Categories: FAANG

GenAI for Aerospace: Empowering the workforce with expert knowledge on Amazon Q and Amazon Bedrock

Aerospace companies face a generational workforce challenge today. With the strong post-COVID recovery, manufacturers are committing to record production rates, requiring the sharing of highly specialized domain knowledge across more workers. At the same time, maintaining the headcount and experience level of the workforce is increasingly challenging, as a generation of subject matter experts (SMEs) retires and increased fluidity characterizes the post-COVID labor market. This domain knowledge is traditionally captured in reference manuals, service bulletins, quality ticketing systems, engineering drawings, and more, but the quantity and complexity of documents is growing and takes time to learn. You simply can’t train new SMEs overnight. Without a mechanism to manage this knowledge transfer gap, productivity across all phases of the lifecycle might suffer from losing expert knowledge and repeating past mistakes.

Generative AI is a modern form of machine learning (ML) that has recently shown significant gains in reasoning, content comprehension, and human interaction. It can be a significant force multiplier to help the human workforce quickly digest, summarize, and answer complex questions from large technical document libraries, accelerating your workforce development.
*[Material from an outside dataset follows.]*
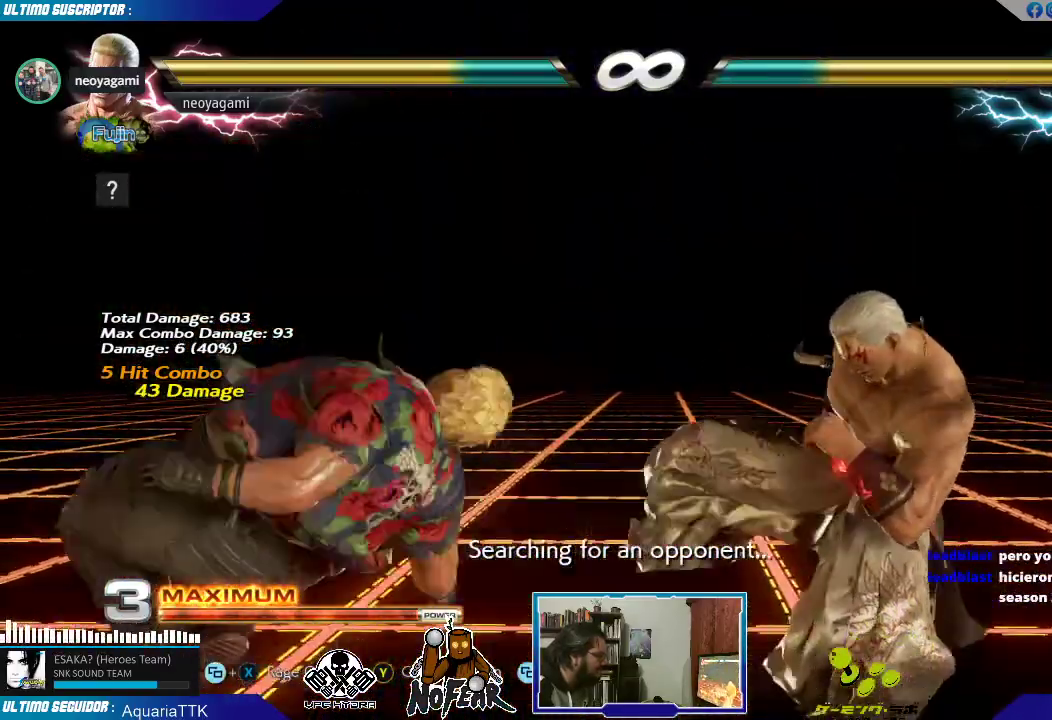
{"dt_ms": 500, "buttons": [], "left_stick": "left"}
AWS is uniquely positioned to help you address these challenges through generative AI, with a broad and deep range of AI/ML services and over 20 years of experience in developing AI/ML technologies.

This post shows how aerospace customers can use AWS generative AI and ML-based services to address this document-based knowledge use case, using a Q&A chatbot to provide expert-level guidance to technical staff based on large libraries of technical documents. We focus on the use of two AWS services:

  • Amazon Q can help you get fast, relevant answers to pressing questions, solve problems, generate content, and take actions using the data and expertise found in your company’s information repositories, code, and enterprise systems.
  • Amazon Bedrock is a fully managed service that offers a choice of high-performing foundation models (FMs) from leading AI companies like AI21 Labs, Anthropic, Cohere, Meta, Stability AI, and Amazon through a single API, along with a broad set of capabilities to build generative AI applications with security, privacy, and responsible AI.

Although Amazon Q is a great way to get started with no code for business users, Amazon Bedrock Knowledge Bases offers more flexibility at the API level for generative AI developers; we explore both these solutions in the following sections. But first, let’s revisit some basic concepts around Retrieval Augmented Generation (RAG) applications.

Generative AI constraints and RAG

Although generative AI holds great promise for automating complex tasks, our aerospace customers often express concerns about the use of the technology in such a safety- and security-sensitive industry. They ask questions such as:

  • “How do I keep my generative AI applications secure?”
  • “How do I make sure my business-critical data isn’t used to train proprietary models?”
  • “How do I know that answers are accurate and only drawn from authoritative sources?” (Avoiding the well-known problem of hallucination.)
  • “How can I trace the reasoning of my model back to source documents to build user trust?”
  • “How do I keep my generative AI applications up to date with an ever-evolving knowledge base?”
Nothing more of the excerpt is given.